Siempre me pasa lo mismo cuando me lanzo a escribir una novela, y ya van casi una decena.

Los comienzos son descorazonadores. Escribo, ideo, planifico, construyo escenas, invento personajes, imagino futuros, elaboro pasados que me agotan. Esa capacidad omnipotente de crear implica un desgaste emocional brutal en los primeros pasos. Cuanto menos avanzada está la historia más cuesta sentarse delante del papel en blanco. Todo parece flojo, poco creíble, deslavazado y encuentro mil excusas en la nevera, en youtube o en las calles de Sevilla para quitarme de en medio.

Necesito abroncarme a mí mismo para avanzar apenas unas líneas y me ofrezco la promesa de victorias pasadas para entrar en la dinámica del creador, porque me digo a mi yo escritor que ya fui capaz, que ya hubo quien se emocionó con esos mundos inventados, que por qué no va a volver a pasar con los que están aún por recrear.

Cada día que avanzo, por pequeños que sean los párrafos, más lleno los pulmones, menos tonta me parece la historia.

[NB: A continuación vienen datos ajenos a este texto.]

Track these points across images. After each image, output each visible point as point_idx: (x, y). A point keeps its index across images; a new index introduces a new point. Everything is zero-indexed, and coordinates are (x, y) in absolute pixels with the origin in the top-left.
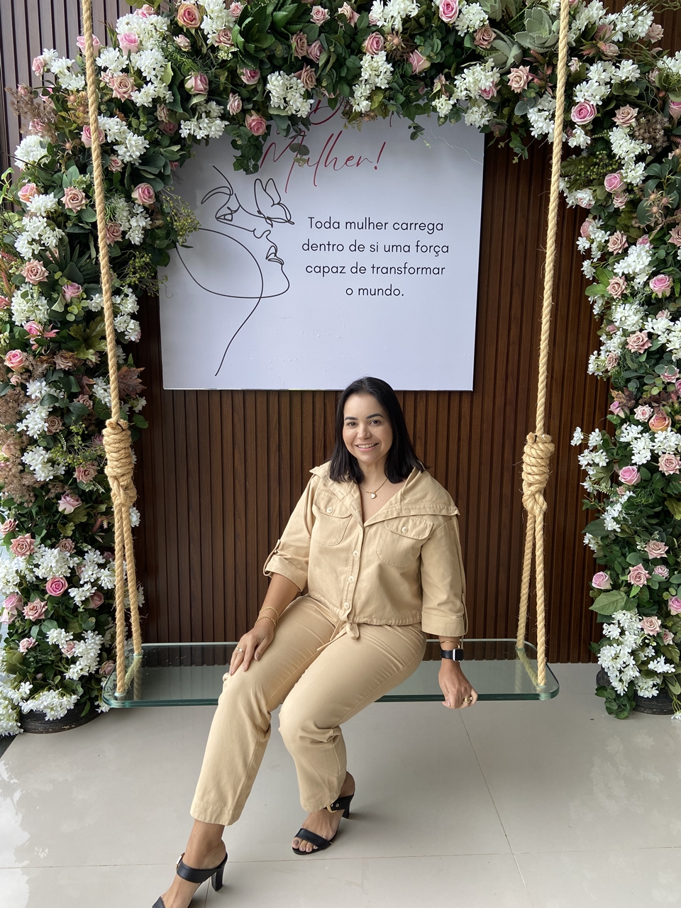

Estos días a Pablo lo tengo desbordado. Todos los personajes salen a su encuentro y él se encuentra vacío, poniendo malas caras que no van con él, saltando a la mínima, torciendo el gesto, no queriendo más que ir a casa a acostarse para no pensar. Porque de momento Pablo está en mí y tengo que conseguir que me dé una patada, se aleje y empiece a maquinar.